One interesting question that I often think about is the application of ideas from data mining / AI to the wider world. Obviously, for good or ill, data mining has a lot of impact on our lives. Whether we get that loan, get targeted with those mail shots or get offered a particular set of products online is determined by data mining.
But what can discoveries in data mining do to improve the external world? One obvious area to me is the general topic of governance, be it big companies or big government. The systems that are put in place are much like the systems of rules generated by XmlMiner, or that old GP program I designed called Darwin. They are all sets of rules that are incrementally added to, whether they are a corpus of laws or company policies.
The thing that is interesting about many kinds of machine learning is that they incrementally add complexity. So during a training run a neural net algorithm might add more neurons, XmlMiner will add more sub clauses , a GP based system will add more mathematical operators. So they all act as a kind of mini lab for policymakers, not in specifics, but in general characteristics.
All these systems exhibit very similar behaviour as they add complexity, if you measure their performance on the data they are training on, and other data (the test set) drawn from the same system. Here is a typical graph.

As you can see the errors on the training set keep going down, but the performance on the fresh data improves and then at some point starts to get worse.
This shouldn’t come as any surprise. William of Occam in the 14th century stated “Entia non sunt multiplicanda praeter necessitatem” Basically that elements in an argument should not be expanded unnecessarily, or conversely that the simplest argument that fits the facts is most likely to be true.
Albert Einstein said exactly the same thing about theories in physics. I know of proofs of this idea from Bayesian Statistics, Information Theory and Number Theory. There is no doubt it applies to all systems that add complexity incrementally.

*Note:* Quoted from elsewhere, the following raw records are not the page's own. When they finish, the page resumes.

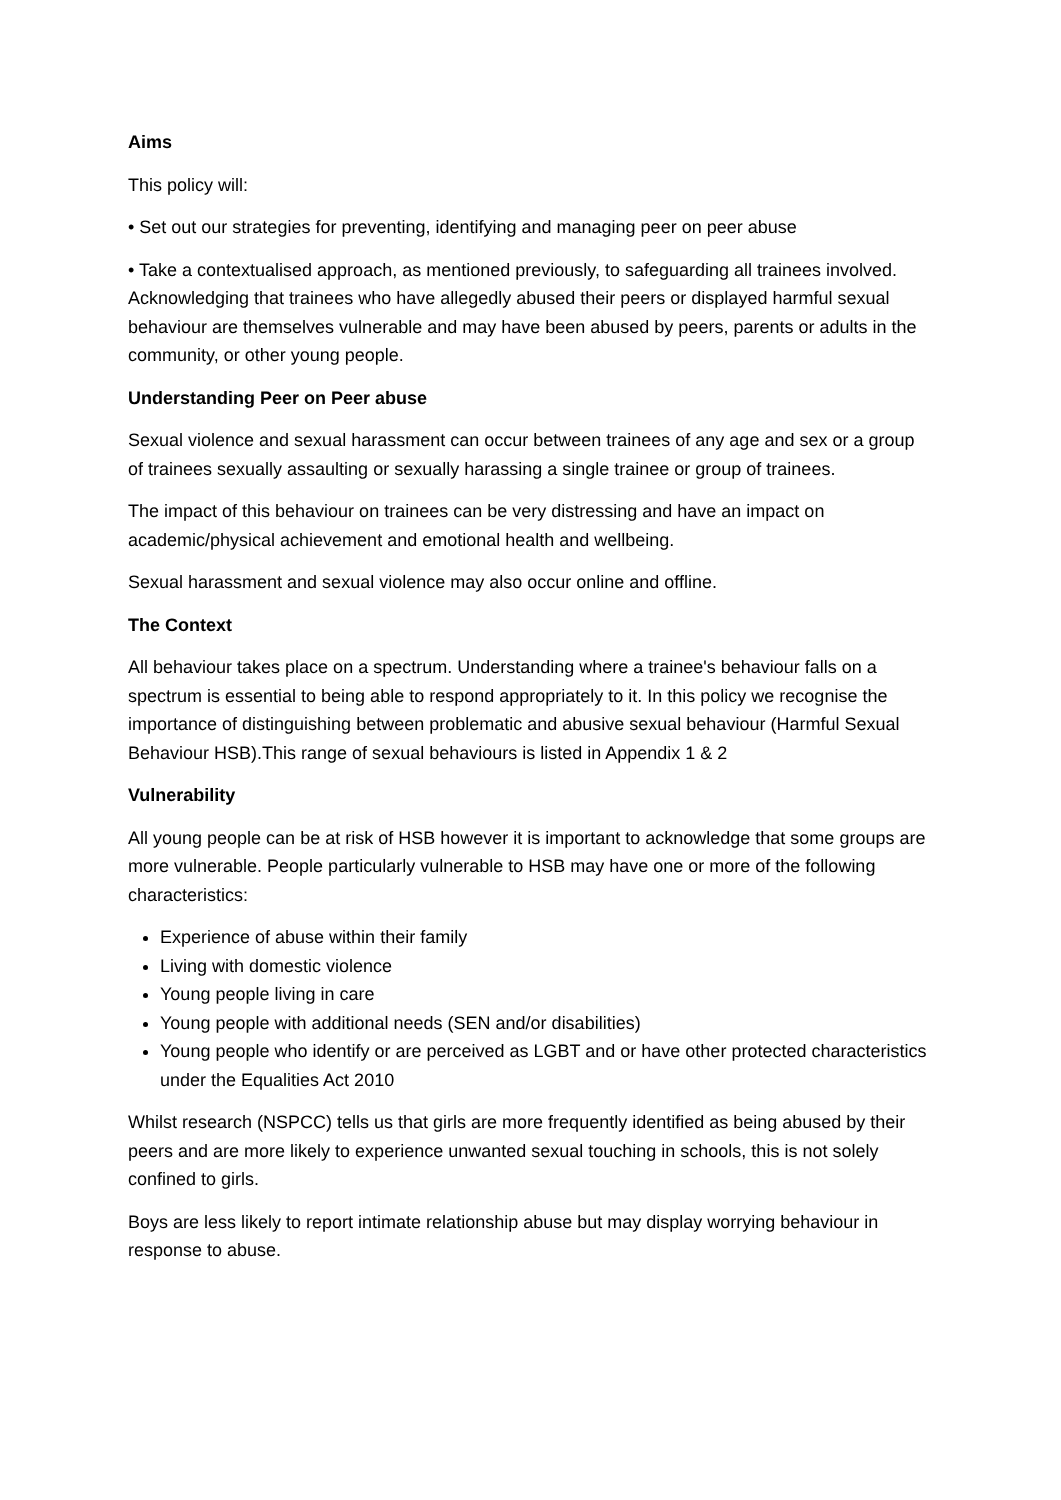Aims
This policy will:
• Set out our strategies for preventing, identifying and managing peer on peer abuse
• Take a contextualised approach, as mentioned previously, to safeguarding all trainees involved. Acknowledging that trainees who have allegedly abused their peers or displayed harmful sexual behaviour are themselves vulnerable and may have been abused by peers, parents or adults in the community, or other young people.
Understanding Peer on Peer abuse
Sexual violence and sexual harassment can occur between trainees of any age and sex or a group of trainees sexually assaulting or sexually harassing a single trainee or group of trainees.
The impact of this behaviour on trainees can be very distressing and have an impact on academic/physical achievement and emotional health and wellbeing.
Sexual harassment and sexual violence may also occur online and offline.
The Context
All behaviour takes place on a spectrum. Understanding where a trainee's behaviour falls on a spectrum is essential to being able to respond appropriately to it. In this policy we recognise the importance of distinguishing between problematic and abusive sexual behaviour (Harmful Sexual Behaviour HSB).This range of sexual behaviours is listed in Appendix 1 & 2
Vulnerability
All young people can be at risk of HSB however it is important to acknowledge that some groups are more vulnerable. People particularly vulnerable to HSB may have one or more of the following characteristics:
Experience of abuse within their family
Living with domestic violence
Young people living in care
Young people with additional needs (SEN and/or disabilities)
Young people who identify or are perceived as LGBT and or have other protected characteristics under the Equalities Act 2010
Whilst research (NSPCC) tells us that girls are more frequently identified as being abused by their peers and are more likely to experience unwanted sexual touching in schools, this is not solely confined to girls.
Boys are less likely to report intimate relationship abuse but may display worrying behaviour in response to abuse.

(Incidentally, XmlMiner has several strategies to terminate training at or near this optimum!)
In the domain of company policy or government, the training set represents all the problems the policy makers think they are solving or trying to solve. The test set represents all the rest of the world, the things they haven’t thought of, the things they don’t want to impact.
So what does this mean to policymakers? Well, I guess the simplest reading might be: “If you keep on tinkering you’re going to make it worse.” It means that lawmakers should have sunset clauses on all new laws, that every new law added should result in at least one being removed. That complex tax systems are at some point self defeating, that company rule books should be as simple as possible and that too much complexity will kill profits.
What this can’t help with is determining at what point a system becomes too complex. This will differ from one system to another.
All over the world, for instance in the UK with ever increasing tax system complexity, in the EU with the enormous rule book created to govern every area of commerce, there are governments busily adding to the rules that bind their citizens. In many cases this justifies their existence; they don’t feel they are doing their jobs unless they add to the corpus of laws. At some point their work becomes counter-productive. They should be aware of this.